Woman’s Work

Berber women gather firewood in Desert

Fetching Firewood

Morocco, somewhere between Ouarzazate and Merzouga, 1998

Women are sent out to fetch vegetation to burn for bread baking. You can’t really call it firewoood, it is some kind of dried plant. It burns hot and quickly. In most villages there is a communal oven. Families take turns sending one of their women to gather fuel for the oven.  These women are lucky, they have donkeys to carry the load. Most times the women must strap huge piles of the stuff to their backs.

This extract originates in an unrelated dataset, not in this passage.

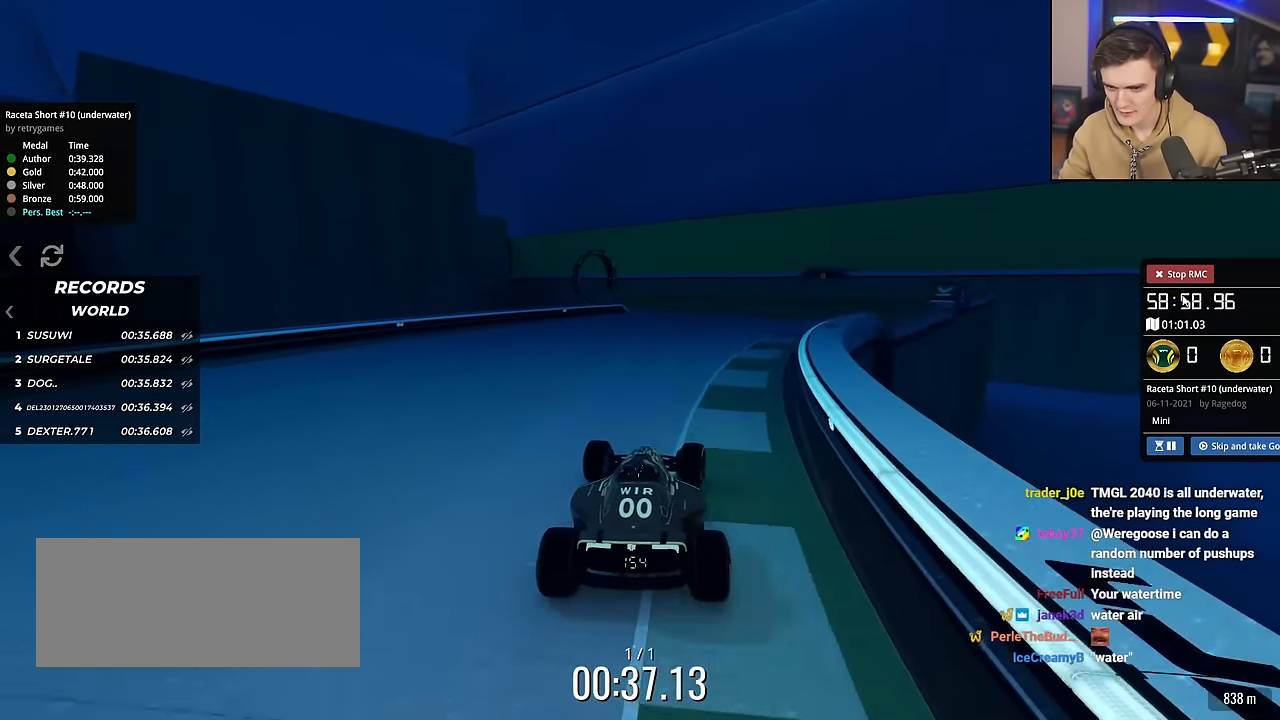
{"keys": ["left", "up"], "events": [[117, "right", "up"], [451, "left", "down"]]}
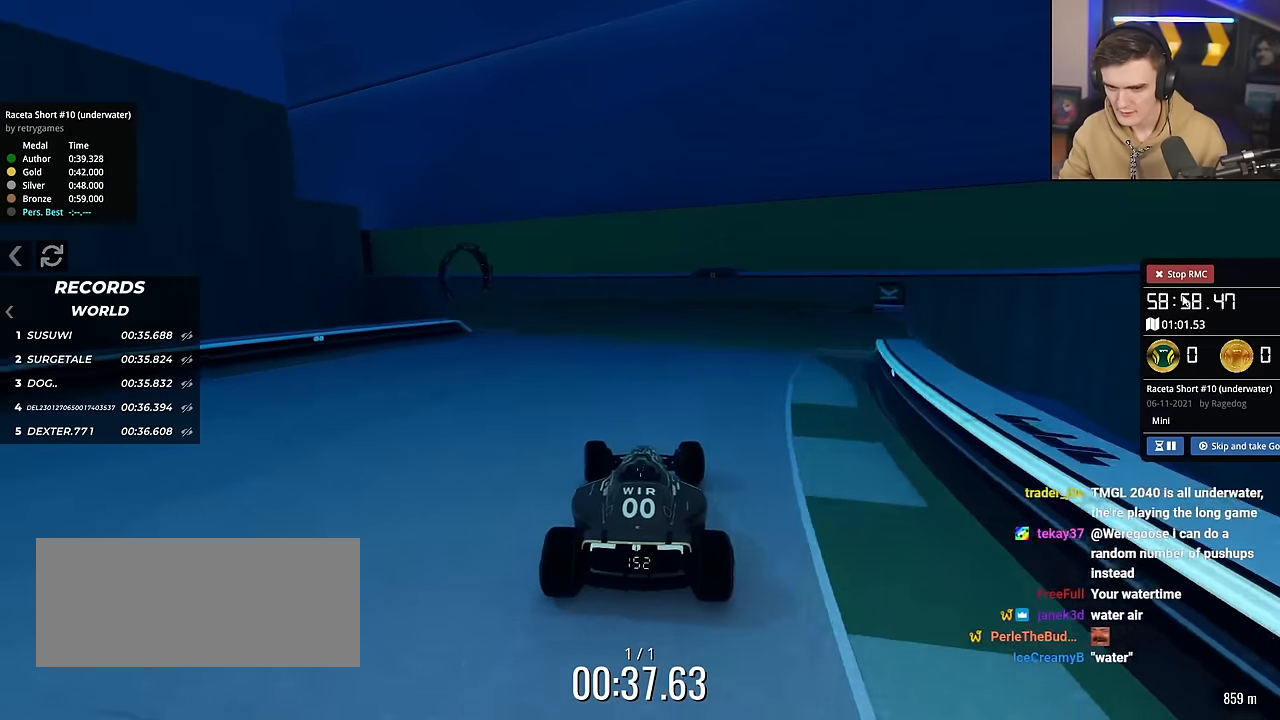
{"keys": ["left", "up"], "events": [[50, "left", "up"], [417, "left", "down"]]}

Cooking, other than bread baking, is done on a compressed gas cylinder. A device to hold a pot or pan is attatched to the top of the cylinder and it makes a one burner stove. The tagine is set on that. The gas cylinder is in constant use for tea making, although some families use a charcoal burner as was done before the gas cylinders were available.

I once saw a girl who worked in the Peace Corps trying to convince a gathering of Berbers to use a solar device to cook their food. In that way they would not have to buy the gas cylinders. The device was a box with a glass lid. A person would prepare the tagine (stew) in the morning and set it in the box. The sun would cook it over the course of the day. I think the box cost 500 MAD at the time, which would have been about $50.00 USD. I remarked that that was a large amount for most of the families and the girl said yes, but in the long run they would save much more.

I myself wouldn’t have wanted one, if I were a Berber housewife. I’d have had to change my routine and make dinner right after breakfast and I wouldn’t feel like it. But most of all, I’d want to smell my dinner cooking and if you used the solar box, sitting out there in the yard, you wouldn’t be able to smell your food. You couldn’t anticipate the deliciousness of the meat and vegetables bathed in sauce. A daily pleasure would be missing.

We all remember the days when someone else did the cooking for us. We’d walk into the house and smell dinner. It is one of the life’s pleasures.  My mother was a good cook and I can remember coming in on a cold day and the warm house would be filled with the smell of frying chicken and baking biscuits. I took it for granted then. I had no idea how much pleasure her cooking gave to all our lives.